Simply untrue as far as the Met Office forecasts were concerned. They specifically stated, time after time, that the exact path of the storm and the intensity was difficult to predict accurately. Furthermore any general forecast is just that i.e. it does not, and cannot, predict what will happen at any particular point within the forecast area. A quick check of the road reports shows numerous closures due to fallen trees not to mention that at least two people have lost their lives as a direct result of the storm.
The warnings kept people at home, which has saved lives. There are still no trains running on at least one line in north Kent. Telly has been showing fuckwits driving under fallen trees. Common sense isn't that common when it comes to prats who *have* to be at work - even when their job is shuffling paper or running shops with no customers.

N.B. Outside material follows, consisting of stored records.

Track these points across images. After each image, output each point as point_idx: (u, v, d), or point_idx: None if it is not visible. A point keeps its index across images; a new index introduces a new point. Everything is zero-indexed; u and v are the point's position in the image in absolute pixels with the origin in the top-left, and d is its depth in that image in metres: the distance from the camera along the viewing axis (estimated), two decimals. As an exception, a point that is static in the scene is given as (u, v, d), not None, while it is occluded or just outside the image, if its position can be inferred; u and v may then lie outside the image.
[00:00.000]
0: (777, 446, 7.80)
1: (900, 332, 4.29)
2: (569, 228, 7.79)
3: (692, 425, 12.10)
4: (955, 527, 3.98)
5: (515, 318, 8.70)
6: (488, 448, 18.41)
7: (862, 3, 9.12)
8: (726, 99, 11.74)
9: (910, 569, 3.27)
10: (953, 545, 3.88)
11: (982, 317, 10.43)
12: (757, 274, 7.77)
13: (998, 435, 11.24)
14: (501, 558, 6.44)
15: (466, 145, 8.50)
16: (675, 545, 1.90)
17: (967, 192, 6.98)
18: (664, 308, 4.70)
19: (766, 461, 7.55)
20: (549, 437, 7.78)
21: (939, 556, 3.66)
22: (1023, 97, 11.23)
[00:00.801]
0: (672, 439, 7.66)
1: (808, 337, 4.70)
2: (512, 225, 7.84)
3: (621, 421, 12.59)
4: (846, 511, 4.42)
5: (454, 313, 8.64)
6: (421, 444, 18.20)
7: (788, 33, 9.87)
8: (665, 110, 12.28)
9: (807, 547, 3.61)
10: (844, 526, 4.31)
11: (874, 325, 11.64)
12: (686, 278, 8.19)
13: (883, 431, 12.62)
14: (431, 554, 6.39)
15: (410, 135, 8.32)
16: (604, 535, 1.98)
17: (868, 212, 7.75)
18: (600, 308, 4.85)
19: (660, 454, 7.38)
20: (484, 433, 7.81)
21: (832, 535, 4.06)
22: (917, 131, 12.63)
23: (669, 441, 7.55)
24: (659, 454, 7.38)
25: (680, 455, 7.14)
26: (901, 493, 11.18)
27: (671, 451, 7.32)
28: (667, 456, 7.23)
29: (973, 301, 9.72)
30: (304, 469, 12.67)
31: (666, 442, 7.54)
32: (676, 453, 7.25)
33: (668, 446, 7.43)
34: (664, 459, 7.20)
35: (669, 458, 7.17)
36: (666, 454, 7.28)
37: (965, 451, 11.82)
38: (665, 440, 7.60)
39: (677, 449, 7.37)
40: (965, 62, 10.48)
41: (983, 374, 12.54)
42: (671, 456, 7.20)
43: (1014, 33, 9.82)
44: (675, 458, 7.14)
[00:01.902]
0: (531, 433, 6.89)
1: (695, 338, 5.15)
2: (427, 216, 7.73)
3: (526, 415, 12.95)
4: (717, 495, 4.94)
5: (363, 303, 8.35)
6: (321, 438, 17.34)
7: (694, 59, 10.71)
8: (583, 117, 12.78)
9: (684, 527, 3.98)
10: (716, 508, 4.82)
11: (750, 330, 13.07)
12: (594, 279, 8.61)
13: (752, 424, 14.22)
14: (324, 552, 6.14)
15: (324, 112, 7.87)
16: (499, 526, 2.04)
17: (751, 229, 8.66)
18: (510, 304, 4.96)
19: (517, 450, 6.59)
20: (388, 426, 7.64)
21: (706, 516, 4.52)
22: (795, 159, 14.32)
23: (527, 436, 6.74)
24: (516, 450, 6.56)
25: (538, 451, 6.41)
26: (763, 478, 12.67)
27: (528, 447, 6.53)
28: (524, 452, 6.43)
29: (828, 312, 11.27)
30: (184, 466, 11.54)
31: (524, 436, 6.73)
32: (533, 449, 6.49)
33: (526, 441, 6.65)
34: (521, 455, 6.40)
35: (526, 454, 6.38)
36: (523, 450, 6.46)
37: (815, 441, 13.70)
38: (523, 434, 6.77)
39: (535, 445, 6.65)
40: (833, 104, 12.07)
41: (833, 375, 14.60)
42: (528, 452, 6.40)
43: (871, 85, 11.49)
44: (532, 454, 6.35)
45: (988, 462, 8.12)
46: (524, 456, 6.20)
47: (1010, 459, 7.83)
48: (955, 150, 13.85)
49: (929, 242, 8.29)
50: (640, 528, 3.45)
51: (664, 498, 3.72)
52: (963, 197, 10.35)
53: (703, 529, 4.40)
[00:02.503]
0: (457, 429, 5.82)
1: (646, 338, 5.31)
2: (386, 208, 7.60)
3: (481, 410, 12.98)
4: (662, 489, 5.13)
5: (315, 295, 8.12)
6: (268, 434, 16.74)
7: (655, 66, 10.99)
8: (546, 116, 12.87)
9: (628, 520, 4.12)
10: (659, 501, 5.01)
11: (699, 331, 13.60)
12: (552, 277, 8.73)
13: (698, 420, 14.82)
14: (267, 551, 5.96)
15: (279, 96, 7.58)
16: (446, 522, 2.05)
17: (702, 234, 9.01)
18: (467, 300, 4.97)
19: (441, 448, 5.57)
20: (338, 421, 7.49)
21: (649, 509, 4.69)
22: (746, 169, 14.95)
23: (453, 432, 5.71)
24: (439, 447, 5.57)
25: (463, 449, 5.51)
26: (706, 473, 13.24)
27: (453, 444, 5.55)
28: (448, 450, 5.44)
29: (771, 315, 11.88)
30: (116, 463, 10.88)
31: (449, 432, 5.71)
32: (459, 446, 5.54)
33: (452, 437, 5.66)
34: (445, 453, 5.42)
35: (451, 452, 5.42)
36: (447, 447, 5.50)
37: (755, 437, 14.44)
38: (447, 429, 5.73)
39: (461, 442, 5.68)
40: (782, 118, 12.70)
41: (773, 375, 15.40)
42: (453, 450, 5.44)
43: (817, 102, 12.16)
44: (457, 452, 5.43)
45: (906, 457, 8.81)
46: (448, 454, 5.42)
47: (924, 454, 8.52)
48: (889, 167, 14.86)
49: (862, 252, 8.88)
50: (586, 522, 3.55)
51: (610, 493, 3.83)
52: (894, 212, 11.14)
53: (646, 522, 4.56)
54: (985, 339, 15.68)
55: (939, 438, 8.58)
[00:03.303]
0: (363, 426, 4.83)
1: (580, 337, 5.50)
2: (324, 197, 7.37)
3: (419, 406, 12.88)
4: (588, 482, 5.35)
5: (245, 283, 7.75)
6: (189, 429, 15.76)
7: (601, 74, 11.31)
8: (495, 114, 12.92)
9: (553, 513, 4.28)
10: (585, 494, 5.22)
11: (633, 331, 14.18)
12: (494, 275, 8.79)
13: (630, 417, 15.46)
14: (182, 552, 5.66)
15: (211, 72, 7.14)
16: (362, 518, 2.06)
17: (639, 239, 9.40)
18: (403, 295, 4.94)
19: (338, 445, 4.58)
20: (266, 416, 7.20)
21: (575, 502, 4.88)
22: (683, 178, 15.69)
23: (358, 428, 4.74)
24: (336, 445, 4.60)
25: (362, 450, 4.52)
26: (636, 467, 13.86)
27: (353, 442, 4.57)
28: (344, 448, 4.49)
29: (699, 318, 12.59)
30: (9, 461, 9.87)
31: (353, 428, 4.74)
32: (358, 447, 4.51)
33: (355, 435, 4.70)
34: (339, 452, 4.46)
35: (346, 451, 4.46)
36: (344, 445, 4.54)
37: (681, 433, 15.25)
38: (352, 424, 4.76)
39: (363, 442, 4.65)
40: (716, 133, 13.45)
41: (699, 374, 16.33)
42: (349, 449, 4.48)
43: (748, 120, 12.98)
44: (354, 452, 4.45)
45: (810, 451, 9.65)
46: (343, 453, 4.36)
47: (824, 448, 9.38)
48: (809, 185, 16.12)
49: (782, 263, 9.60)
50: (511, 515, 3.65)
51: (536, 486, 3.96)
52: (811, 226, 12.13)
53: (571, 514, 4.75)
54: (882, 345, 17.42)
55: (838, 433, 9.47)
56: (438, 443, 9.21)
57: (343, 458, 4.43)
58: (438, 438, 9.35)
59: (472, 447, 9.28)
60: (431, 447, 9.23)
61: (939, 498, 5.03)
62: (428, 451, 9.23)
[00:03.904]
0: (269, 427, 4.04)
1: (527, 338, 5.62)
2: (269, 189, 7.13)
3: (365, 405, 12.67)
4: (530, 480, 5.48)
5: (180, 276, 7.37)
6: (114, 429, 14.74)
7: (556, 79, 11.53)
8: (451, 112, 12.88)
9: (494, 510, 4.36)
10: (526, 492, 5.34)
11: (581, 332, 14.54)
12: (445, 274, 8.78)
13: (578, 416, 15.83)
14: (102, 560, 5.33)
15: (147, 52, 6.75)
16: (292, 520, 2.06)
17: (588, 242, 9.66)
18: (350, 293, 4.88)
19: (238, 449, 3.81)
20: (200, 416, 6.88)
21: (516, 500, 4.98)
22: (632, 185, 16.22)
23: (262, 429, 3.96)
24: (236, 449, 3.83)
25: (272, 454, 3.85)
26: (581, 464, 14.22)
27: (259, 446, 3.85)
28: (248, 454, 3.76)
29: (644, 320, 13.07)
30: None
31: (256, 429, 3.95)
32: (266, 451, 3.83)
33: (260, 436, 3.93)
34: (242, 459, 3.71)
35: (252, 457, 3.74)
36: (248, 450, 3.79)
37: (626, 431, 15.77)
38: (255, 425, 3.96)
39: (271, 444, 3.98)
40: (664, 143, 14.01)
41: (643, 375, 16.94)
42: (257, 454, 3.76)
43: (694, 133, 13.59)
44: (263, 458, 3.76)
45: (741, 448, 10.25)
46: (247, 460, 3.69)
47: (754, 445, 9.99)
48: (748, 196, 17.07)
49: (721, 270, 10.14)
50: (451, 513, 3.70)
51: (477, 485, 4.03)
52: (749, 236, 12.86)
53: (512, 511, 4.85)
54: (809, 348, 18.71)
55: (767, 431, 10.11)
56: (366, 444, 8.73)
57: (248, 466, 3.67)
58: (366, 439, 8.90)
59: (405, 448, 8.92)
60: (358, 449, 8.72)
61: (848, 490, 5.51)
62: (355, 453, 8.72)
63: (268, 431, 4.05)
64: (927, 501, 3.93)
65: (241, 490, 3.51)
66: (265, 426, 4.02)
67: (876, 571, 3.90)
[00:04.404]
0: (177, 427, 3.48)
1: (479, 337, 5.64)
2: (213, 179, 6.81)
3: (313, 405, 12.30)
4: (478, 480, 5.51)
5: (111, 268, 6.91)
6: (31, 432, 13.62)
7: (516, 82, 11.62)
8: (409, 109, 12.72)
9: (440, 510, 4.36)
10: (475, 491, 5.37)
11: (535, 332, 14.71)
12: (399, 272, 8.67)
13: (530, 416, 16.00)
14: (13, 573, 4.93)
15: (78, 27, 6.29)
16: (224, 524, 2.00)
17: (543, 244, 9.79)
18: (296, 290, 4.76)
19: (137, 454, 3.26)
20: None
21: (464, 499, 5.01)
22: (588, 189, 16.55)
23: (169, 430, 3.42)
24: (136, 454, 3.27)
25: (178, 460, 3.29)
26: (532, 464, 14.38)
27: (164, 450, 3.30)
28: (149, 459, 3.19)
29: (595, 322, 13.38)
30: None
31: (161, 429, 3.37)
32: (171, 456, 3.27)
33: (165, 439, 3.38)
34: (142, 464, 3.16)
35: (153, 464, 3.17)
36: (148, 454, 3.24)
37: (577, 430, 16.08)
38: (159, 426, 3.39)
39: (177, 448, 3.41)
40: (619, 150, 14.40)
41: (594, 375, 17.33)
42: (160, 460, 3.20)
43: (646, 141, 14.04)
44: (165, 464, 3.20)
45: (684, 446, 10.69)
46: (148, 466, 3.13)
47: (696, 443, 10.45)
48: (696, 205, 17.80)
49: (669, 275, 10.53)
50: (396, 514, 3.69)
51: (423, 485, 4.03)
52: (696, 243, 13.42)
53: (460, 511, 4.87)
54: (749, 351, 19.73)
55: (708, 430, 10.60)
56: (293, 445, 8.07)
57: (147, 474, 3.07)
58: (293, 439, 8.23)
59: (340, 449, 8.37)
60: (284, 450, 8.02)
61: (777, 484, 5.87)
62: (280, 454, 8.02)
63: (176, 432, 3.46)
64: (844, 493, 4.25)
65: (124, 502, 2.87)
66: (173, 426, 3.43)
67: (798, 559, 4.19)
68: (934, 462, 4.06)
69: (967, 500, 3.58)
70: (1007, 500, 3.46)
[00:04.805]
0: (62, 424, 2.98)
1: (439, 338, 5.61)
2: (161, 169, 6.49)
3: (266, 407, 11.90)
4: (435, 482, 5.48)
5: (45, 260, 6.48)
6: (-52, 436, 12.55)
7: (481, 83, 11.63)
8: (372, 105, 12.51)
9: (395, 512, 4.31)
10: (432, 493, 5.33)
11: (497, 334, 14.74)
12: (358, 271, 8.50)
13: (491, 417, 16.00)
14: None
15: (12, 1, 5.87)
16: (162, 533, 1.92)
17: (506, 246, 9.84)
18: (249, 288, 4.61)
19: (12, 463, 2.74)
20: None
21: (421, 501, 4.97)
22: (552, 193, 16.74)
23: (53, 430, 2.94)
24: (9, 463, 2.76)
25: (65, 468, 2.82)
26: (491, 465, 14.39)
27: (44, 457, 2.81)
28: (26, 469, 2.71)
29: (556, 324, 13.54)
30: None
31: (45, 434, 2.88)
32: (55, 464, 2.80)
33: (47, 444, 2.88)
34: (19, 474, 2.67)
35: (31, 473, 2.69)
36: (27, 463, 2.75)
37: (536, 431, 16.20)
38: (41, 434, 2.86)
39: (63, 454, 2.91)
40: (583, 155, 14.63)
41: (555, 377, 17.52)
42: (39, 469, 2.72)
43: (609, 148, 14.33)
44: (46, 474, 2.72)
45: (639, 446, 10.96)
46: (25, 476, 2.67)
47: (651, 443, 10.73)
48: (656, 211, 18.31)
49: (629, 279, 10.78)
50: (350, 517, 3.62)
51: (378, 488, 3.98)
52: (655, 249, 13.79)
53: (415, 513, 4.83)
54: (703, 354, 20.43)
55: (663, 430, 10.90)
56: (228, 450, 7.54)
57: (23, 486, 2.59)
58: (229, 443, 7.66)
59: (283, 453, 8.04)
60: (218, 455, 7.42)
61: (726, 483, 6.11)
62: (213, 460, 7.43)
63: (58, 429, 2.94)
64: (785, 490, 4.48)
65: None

Sure. Where there were storms. In our part of the country, and many other parts, there were NO storms, just high winds. It's a typical British panic, like when Heathrow gets 1/2 inch of snow and everything shuts down for a week.
no. I thought we had escaped with nothing, then FIL was over - poplar tree down taken out th phone line, could we report it..walked the dogs, took camera, and theresa top snapped off one of me maples lying in the orchard.
As some Netowrk Rail wag put it: 'leaves on the line are a bit more serious when they are still attached to the tree'.
chahnces are that there's at least one tree down on every line in the SE.
wind was fronm a 'good' direction though by and large and all our power has survived as you can see.
Is that a surprise? I'd have thought that fast-moving air passing over the flat surface would (in the same way that fast-moving air provides lift from a wing) cause the top surface to be sucked upwards. As soon as that happens the wind would get under the screen and blow it around.
To be fair what was cosnsitently said by the met office ansd serious weather sites was a major storm with a CHANCE of hurricane strength gusts. That the media make it more scary is - well - the media!
In the end the depression was still building as it left East Anglia and Denmark will take the pasting. Fair enough. It's their windmills..
Also the track was a leetle more southerly - the center was predicted to end up round Hull., but it moved south ending up over Anglia, which put the worst winds along the channel and Northern France.
IN short if God was aiming at Demnmark and wanted as little collateral damage as possible, it was the perfect track..
I thnk teh resposemns fraom the sea rail and air traffic and indeed the road warnings has been proprtiobnate and sensible. About 'just right'
It better to know there wont be a train, than to get on one and find yourself stuck for 4 hours while a crew comes up to take the branches off the line.
250,000 without electricity, a fair few without phone, just about every railway line in need of inspection, 2 dead and a lot of property damage is not a total non event. Being prepared for worse has made this a lot less of en event than it might have been.
I actually am amazed to find myself thnking that all in all, apart from the MSM over egging the pudding, the resposne has been almost exactly what I would have put in place myself.Had I been God or whatever.
It will take a few hours to clear 90% of te worst, a few days to get to
99% and one percent will be a real expense and time waster.
Never been a Russian army general, then. Their view was that the best way to clear a minefield was to march a platoon or so of troops over it. Or possibly prisoners.